* **What you will do**: Could you update the records below by replacing "verzinkt" with "pulverbeschichtet" and leaving everything else the same?

Items from a data source:
>>>>>

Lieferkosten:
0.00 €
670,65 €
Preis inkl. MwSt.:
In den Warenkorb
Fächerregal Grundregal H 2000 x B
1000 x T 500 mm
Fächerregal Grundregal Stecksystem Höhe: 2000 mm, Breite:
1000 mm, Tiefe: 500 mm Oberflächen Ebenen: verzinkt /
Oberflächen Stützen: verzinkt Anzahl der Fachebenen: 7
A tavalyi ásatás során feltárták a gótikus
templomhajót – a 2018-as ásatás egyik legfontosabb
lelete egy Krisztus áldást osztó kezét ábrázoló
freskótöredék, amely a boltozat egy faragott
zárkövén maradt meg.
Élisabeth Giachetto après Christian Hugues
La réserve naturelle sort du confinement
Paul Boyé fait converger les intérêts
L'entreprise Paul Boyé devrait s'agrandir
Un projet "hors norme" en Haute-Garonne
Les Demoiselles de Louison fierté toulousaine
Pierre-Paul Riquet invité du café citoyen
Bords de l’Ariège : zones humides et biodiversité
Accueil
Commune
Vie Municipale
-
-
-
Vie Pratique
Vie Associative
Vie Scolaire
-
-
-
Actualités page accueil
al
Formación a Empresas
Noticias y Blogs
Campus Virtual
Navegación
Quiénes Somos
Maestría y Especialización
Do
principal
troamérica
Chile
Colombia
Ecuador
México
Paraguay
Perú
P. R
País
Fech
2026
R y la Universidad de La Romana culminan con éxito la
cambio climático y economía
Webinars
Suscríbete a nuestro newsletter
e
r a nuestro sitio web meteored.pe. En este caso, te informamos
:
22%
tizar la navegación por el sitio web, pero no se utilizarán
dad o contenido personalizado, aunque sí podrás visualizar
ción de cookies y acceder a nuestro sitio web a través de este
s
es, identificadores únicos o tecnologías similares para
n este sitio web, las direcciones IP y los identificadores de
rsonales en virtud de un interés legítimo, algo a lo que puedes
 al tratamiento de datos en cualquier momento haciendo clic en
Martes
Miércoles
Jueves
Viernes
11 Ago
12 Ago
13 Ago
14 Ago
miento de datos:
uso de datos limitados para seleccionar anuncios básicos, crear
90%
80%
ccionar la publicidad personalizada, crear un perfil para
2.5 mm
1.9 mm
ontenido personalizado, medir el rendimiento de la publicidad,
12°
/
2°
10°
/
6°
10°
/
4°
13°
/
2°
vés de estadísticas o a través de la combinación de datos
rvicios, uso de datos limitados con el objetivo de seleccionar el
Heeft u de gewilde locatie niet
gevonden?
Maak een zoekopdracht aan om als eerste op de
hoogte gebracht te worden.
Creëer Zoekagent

<<<<<

* **Task output**:
Lieferkosten:
0.00 €
670,65 €
Preis inkl. MwSt.:
In den Warenkorb
Fächerregal Grundregal H 2000 x B
1000 x T 500 mm
Fächerregal Grundregal Stecksystem Höhe: 2000 mm, Breite:
1000 mm, Tiefe: 500 mm Oberflächen Ebenen: pulverbeschichtet /
Oberflächen Stützen: pulverbeschichtet Anzahl der Fachebenen: 7
A tavalyi ásatás során feltárták a gótikus
templomhajót – a 2018-as ásatás egyik legfontosabb
lelete egy Krisztus áldást osztó kezét ábrázoló
freskótöredék, amely a boltozat egy faragott
zárkövén maradt meg.
Élisabeth Giachetto après Christian Hugues
La réserve naturelle sort du confinement
Paul Boyé fait converger les intérêts
L'entreprise Paul Boyé devrait s'agrandir
Un projet "hors norme" en Haute-Garonne
Les Demoiselles de Louison fierté toulousaine
Pierre-Paul Riquet invité du café citoyen
Bords de l’Ariège : zones humides et biodiversité
Accueil
Commune
Vie Municipale
-
-
-
Vie Pratique
Vie Associative
Vie Scolaire
-
-
-
Actualités page accueil
al
Formación a Empresas
Noticias y Blogs
Campus Virtual
Navegación
Quiénes Somos
Maestría y Especialización
Do
principal
troamérica
Chile
Colombia
Ecuador
México
Paraguay
Perú
P. R
País
Fech
2026
R y la Universidad de La Romana culminan con éxito la
cambio climático y economía
Webinars
Suscríbete a nuestro newsletter
e
r a nuestro sitio web meteored.pe. En este caso, te informamos
:
22%
tizar la navegación por el sitio web, pero no se utilizarán
dad o contenido personalizado, aunque sí podrás visualizar
ción de cookies y acceder a nuestro sitio web a través de este
s
es, identificadores únicos o tecnologías similares para
n este sitio web, las direcciones IP y los identificadores de
rsonales en virtud de un interés legítimo, algo a lo que puedes
 al tratamiento de datos en cualquier momento haciendo clic en
Martes
Miércoles
Jueves
Viernes
11 Ago
12 Ago
13 Ago
14 Ago
miento de datos:
uso de datos limitados para seleccionar anuncios básicos, crear
90%
80%
ccionar la publicidad personalizada, crear un perfil para
2.5 mm
1.9 mm
ontenido personalizado, medir el rendimiento de la publicidad,
12°
/
2°
10°
/
6°
10°
/
4°
13°
/
2°
vés de estadísticas o a través de la combinación de datos
rvicios, uso de datos limitados con el objetivo de seleccionar el
Heeft u de gewilde locatie niet
gevonden?
Maak een zoekopdracht aan om als eerste op de
hoogte gebracht te worden.
Creëer Zoekagent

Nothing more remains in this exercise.